Nicht beeindruckend genug?

Keine Frau mit Behinderung stand auf der Liste. Die Redaktion von Edition F teilt mit, dass es keine Nominierte mit Behinderung gegeben hätte, später stellt man klar, dass es vielleicht doch welche gab, diese aber schlicht nicht beeindruckend genug waren. Stolz verweisen sie darauf, dass immerhin in der Jury eine Frau mit Behinderung sitze.

Menschen mit Behinderungen fordern immer wieder: „Nichts über uns ohne uns!“ Jedoch sind sie in den Redaktionsräumen des Landes kaum vertreten.
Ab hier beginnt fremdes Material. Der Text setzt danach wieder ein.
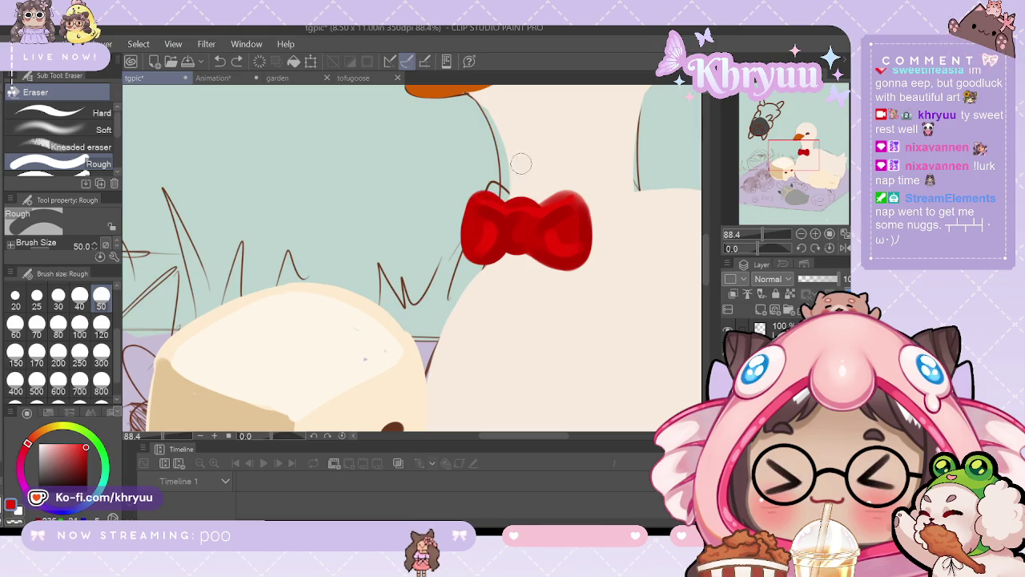
Step: Undo the last eraser stroke and lightly erase along the bow tie's top edge
{"action": "key", "text": "ctrl+z"}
Zum internationalen Tag der Menschen mit Behinderung am 3. Dezember 2016 präsentiert sich die taz am Vortag als Ergebnis einer „freundlichen Übernahme“.

Darin erzählen Autor_innen von sich. Davon, dass sie nicht „an den Rollstuhl gefesselt sind“ oder „an ihrem schweren Schicksal leiden“. Davon, wie es ihnen im Alltag und im Beruf ergeht. Koordiniert wird die Übernahme von Leidmedien.de. taz.mit behinderung – am Kiosk, eKiosk und natürlich online auf taz.de.

Ständig werden Frauen mit Behinderung übersehen. Im Feminismus werden Women of Color, LGBT-Frauen und Migrantinnen eingebunden, selten jedoch Frauen mit Behinderung, obwohl 8 bis 10 Prozent aller Frauen in Deutschland schwerbehindert sind.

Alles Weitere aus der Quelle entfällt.